Directions - Can you write out these records again with "Check-in-Zeit" switched to "Anreisezeit", leaving everything else unchanged and the pictures out?
┌────────
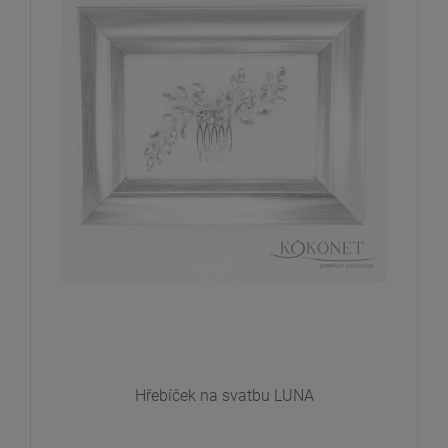
Hřebíček na svatbu LUNA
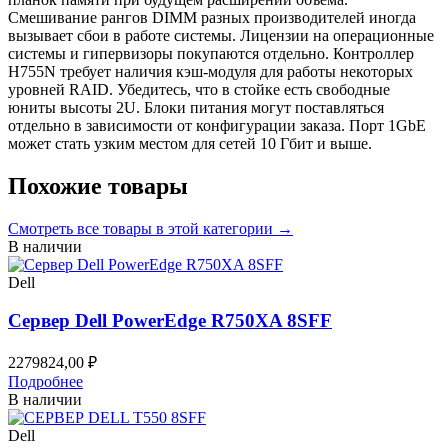
Смешивание рангов DIMM разных производителей иногда
вызывает сбои в работе системы. Лицензии на операционные
системы и гипервизоры покупаются отдельно. Контроллер
H755N требует наличия кэш-модуля для работы некоторых
уровней RAID. Убедитесь, что в стойке есть свободные
юниты высоты 2U. Блоки питания могут поставляться
отдельно в зависимости от конфигурации заказа. Порт 1GbE
может стать узким местом для сетей 10 Гбит и выше.
Похожие товары
Смотреть все
товары в этой категории
→
В наличии
Dell
Сервер Dell PowerEdge R750XA 8SFF
2279824,00
₽
Подробнее
В наличии
Dell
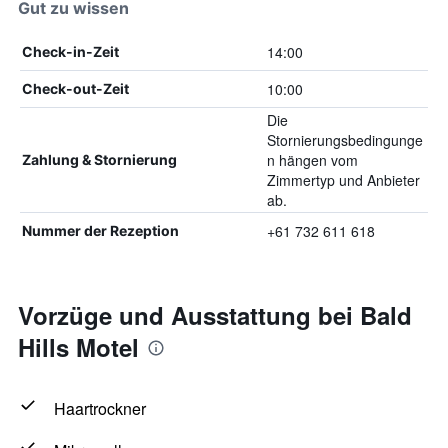
Gut zu wissen
14:00
Check-in-Zeit
10:00
Check-out-Zeit
Die
Stornierungsbedingunge
n hängen vom
Zahlung & Stornierung
Zimmertyp und Anbieter
ab.
+61 732 611 618
Nummer der Rezeption
Vorzüge und Ausstattung bei Bald
Hills Motel
Haartrockner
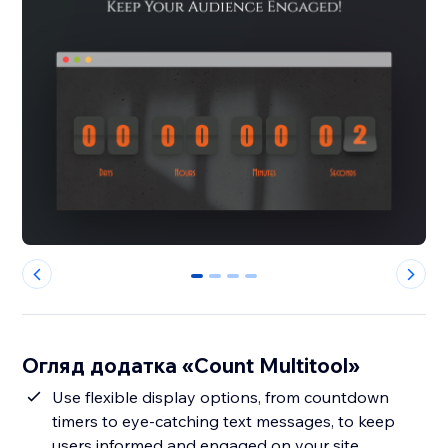
0
1
2
3
Огляд додатка «Count Multitool»
Use flexible display options, from countdown
timers to eye-catching text messages, to keep
users informed and engaged on your site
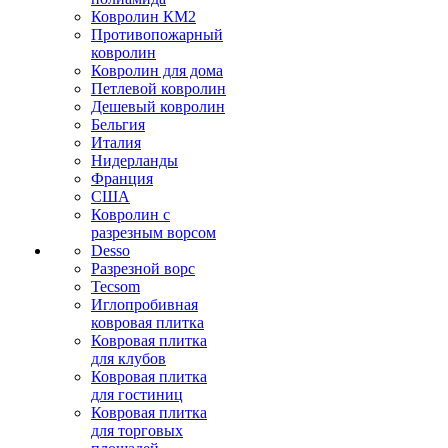
Ковролин КМ2
Противопожарный
ковролин
Ковролин для дома
Петлевой ковролин
Дешевый ковролин
Бельгия
Италия
Нидерланды
Франция
США
Ковролин с
разрезным ворсом
Desso
Разрезной ворс
Tecsom
Иглопробивная
ковровая плитка
Ковровая плитка
для клубов
Ковровая плитка
для гостиниц
Ковровая плитка
для торговых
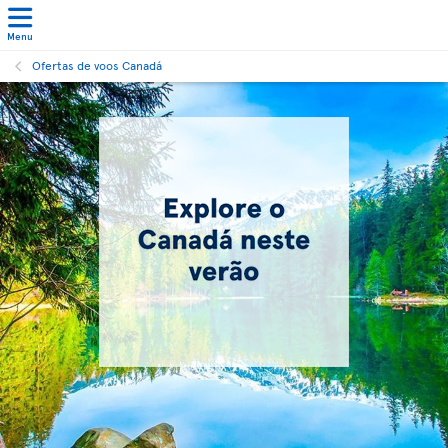
Menu
Ofertas de voos Canadá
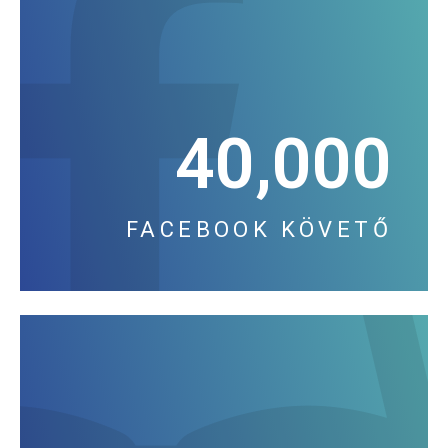
40,000
FACEBOOK KÖVETŐ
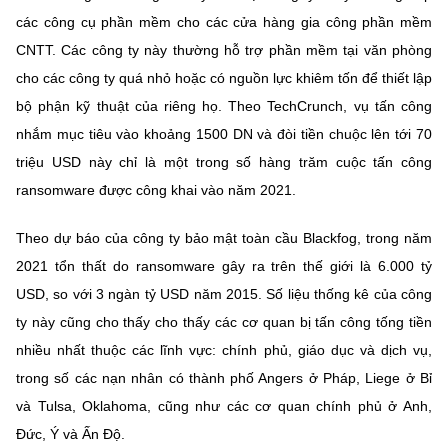
(Ghi rõ nguồn "https://mst.gov.vn" khi phát hành lại thông tin từ
các công cụ phần mềm cho các cửa hàng gia công phần mềm
website này)
CNTT. Các công ty này thường hỗ trợ phần mềm tại văn phòng
cho các công ty quá nhỏ hoặc có nguồn lực khiêm tốn để thiết lập
bộ phận kỹ thuật của riêng họ. Theo TechCrunch, vụ tấn công
nhắm mục tiêu vào khoảng 1500 DN và đòi tiền chuộc lên tới 70
triệu USD này chỉ là một trong số hàng trăm cuộc tấn công
ransomware được công khai vào năm 2021.
Theo dự báo của công ty bảo mật toàn cầu Blackfog, trong năm
2021 tổn thất do ransomware gây ra trên thế giới là 6.000 tỷ
USD, so với 3 ngàn tỷ USD năm 2015. Số liệu thống kê của công
ty này cũng cho thấy cho thấy các cơ quan bị tấn công tống tiền
nhiều nhất thuộc các lĩnh vực: chính phủ, giáo dục và dịch vụ,
trong số các nạn nhân có thành phố Angers ở Pháp, Liege ở Bỉ
và Tulsa, Oklahoma, cũng như các cơ quan chính phủ ở Anh,
Đức, Ý và Ấn Độ.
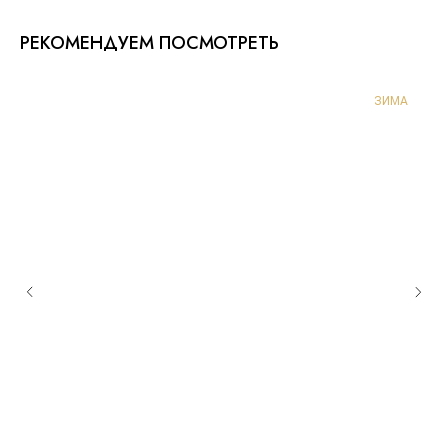
РЕКОМЕНДУЕМ ПОСМОТРЕТЬ
ЗИМА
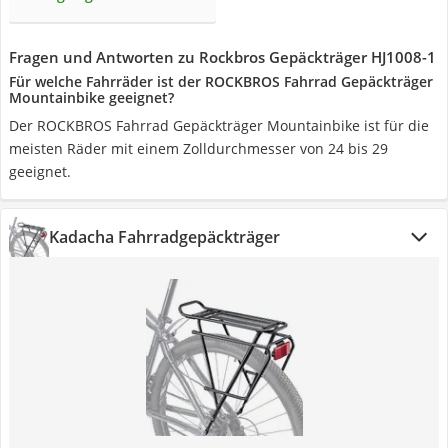
Fragen und Antworten zu Rockbros Gepäckträger HJ1008-1
Für welche Fahrräder ist der ROCKBROS Fahrrad Gepäckträger
Mountainbike geeignet?
Der ROCKBROS Fahrrad Gepäckträger Mountainbike ist für die
meisten Räder mit einem Zolldurchmesser von 24 bis 29
geeignet.
Kadacha Fahrradgepäckträger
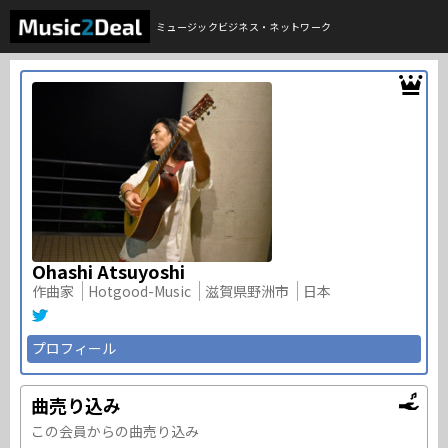
ミュージックビジネス・ネットワーク
Ohashi Atsuyoshi
作曲家
Hotgood-Music
滋賀県野洲市
日本
プロフィール
曲売り込み
この会員からの曲売り込み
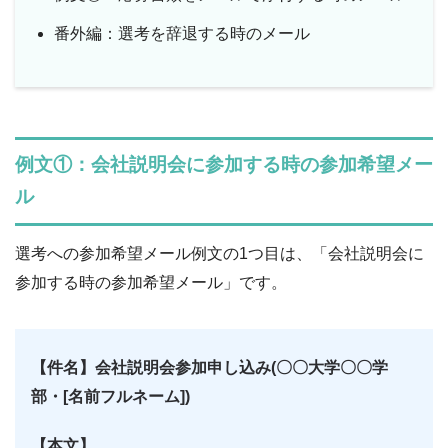
番外編：選考を辞退する時のメール
例文①：会社説明会に参加する時の参加希望メー
ル
選考への参加希望メール例文の1つ目は、「会社説明会に
参加する時の参加希望メール」です。
【件名】会社説明会参加申し込み(〇〇大学〇〇学
部・[名前フルネーム])
【本文】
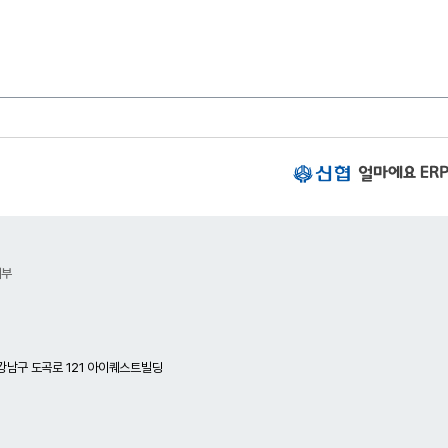
신
협
얼
마
에
요
거부
E
R
P
이
동
하
강남구 도곡로 121 아이퀘스트빌딩
기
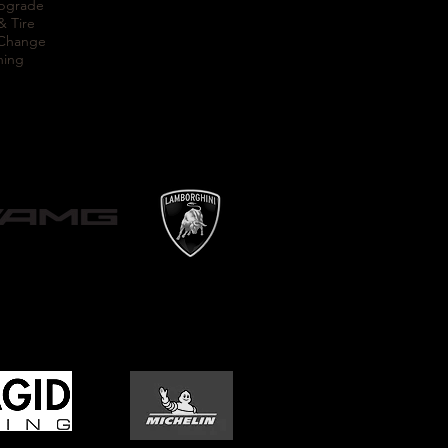
Upgrade
& Tire
 Change
ning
└────────
Finished exercise -
Hřebíček na svatbu LUNA
Смешивание рангов DIMM разных производителей иногда
вызывает сбои в работе системы. Лицензии на операционные
системы и гипервизоры покупаются отдельно. Контроллер
H755N требует наличия кэш-модуля для работы некоторых
уровней RAID. Убедитесь, что в стойке есть свободные
юниты высоты 2U. Блоки питания могут поставляться
отдельно в зависимости от конфигурации заказа. Порт 1GbE
может стать узким местом для сетей 10 Гбит и выше.
Похожие товары
Смотреть все
товары в этой категории
→
В наличии
Dell
Сервер Dell PowerEdge R750XA 8SFF
2279824,00
₽
Подробнее
В наличии
Dell
Gut zu wissen
14:00
Anreisezeit
10:00
Check-out-Zeit
Die
Stornierungsbedingunge
n hängen vom
Zahlung & Stornierung
Zimmertyp und Anbieter
ab.
+61 732 611 618
Nummer der Rezeption
Vorzüge und Ausstattung bei Bald
Hills Motel
Haartrockner
0
1
2
3
Огляд додатка «Count Multitool»
Use flexible display options, from countdown
timers to eye-catching text messages, to keep
users informed and engaged on your site
Ковролин КМ2
Противопожарный
ковролин
Ковролин для дома
Петлевой ковролин
Дешевый ковролин
Бельгия
Италия
Нидерланды
Франция
США
Ковролин с
разрезным ворсом
Desso
Разрезной ворс
Tecsom
Иглопробивная
ковровая плитка
Ковровая плитка
для клубов
Ковровая плитка
для гостиниц
Ковровая плитка
для торговых
Menu
Ofertas de voos Canadá
40,000
FACEBOOK KÖVETŐ
(Ghi rõ nguồn "https://mst.gov.vn" khi phát hành lại thông tin từ
các công cụ phần mềm cho các cửa hàng gia công phần mềm
website này)
CNTT. Các công ty này thường hỗ trợ phần mềm tại văn phòng
cho các công ty quá nhỏ hoặc có nguồn lực khiêm tốn để thiết lập
bộ phận kỹ thuật của riêng họ. Theo TechCrunch, vụ tấn công
nhắm mục tiêu vào khoảng 1500 DN và đòi tiền chuộc lên tới 70
triệu USD này chỉ là một trong số hàng trăm cuộc tấn công
ransomware được công khai vào năm 2021.
Theo dự báo của công ty bảo mật toàn cầu Blackfog, trong năm
2021 tổn thất do ransomware gây ra trên thế giới là 6.000 tỷ
USD, so với 3 ngàn tỷ USD năm 2015. Số liệu thống kê của công
ty này cũng cho thấy cho thấy các cơ quan bị tấn công tống tiền
nhiều nhất thuộc các lĩnh vực: chính phủ, giáo dục và dịch vụ,
trong số các nạn nhân có thành phố Angers ở Pháp, Liege ở Bỉ
và Tulsa, Oklahoma, cũng như các cơ quan chính phủ ở Anh,
Đức, Ý và Ấn Độ.
РЕКОМЕНДУЕМ ПОСМОТРЕТЬ
ЗИМА
Fragen und Antworten zu Rockbros Gepäckträger HJ1008-1
Für welche Fahrräder ist der ROCKBROS Fahrrad Gepäckträger
Mountainbike geeignet?
Der ROCKBROS Fahrrad Gepäckträger Mountainbike ist für die
meisten Räder mit einem Zolldurchmesser von 24 bis 29
geeignet.
Kadacha Fahrradgepäckträger
ミュージックビジネス・ネットワーク
Ohashi Atsuyoshi
作曲家
Hotgood-Music
滋賀県野洲市
日本
プロフィール
曲売り込み
この会員からの曲売り込み
番外編：選考を辞退する時のメール
例文①：会社説明会に参加する時の参加希望メー
ル
選考への参加希望メール例文の1つ目は、「会社説明会に
参加する時の参加希望メール」です。
【件名】会社説明会参加申し込み(〇〇大学〇〇学
部・[名前フルネーム])
【本文】
신
협
얼
마
에
요
거부
E
R
P
이
동
하
강남구 도곡로 121 아이퀘스트빌딩
기
Upgrade
& Tire
 Change
ning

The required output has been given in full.